# INSTRUCTION
Filter these entries down to the lines that hold the word "Ipsum", and show each of them.

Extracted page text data
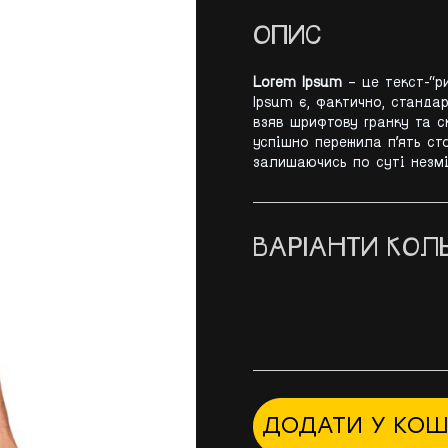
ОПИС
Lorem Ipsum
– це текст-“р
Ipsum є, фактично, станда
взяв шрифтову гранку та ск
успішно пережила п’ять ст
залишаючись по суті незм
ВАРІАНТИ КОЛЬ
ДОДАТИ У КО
--
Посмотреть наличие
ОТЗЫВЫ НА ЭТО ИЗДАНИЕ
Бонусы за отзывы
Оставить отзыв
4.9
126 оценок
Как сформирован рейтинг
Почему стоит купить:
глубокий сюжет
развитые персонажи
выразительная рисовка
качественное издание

# RESPONSE
Lorem Ipsum
Ipsum є, фактично, станда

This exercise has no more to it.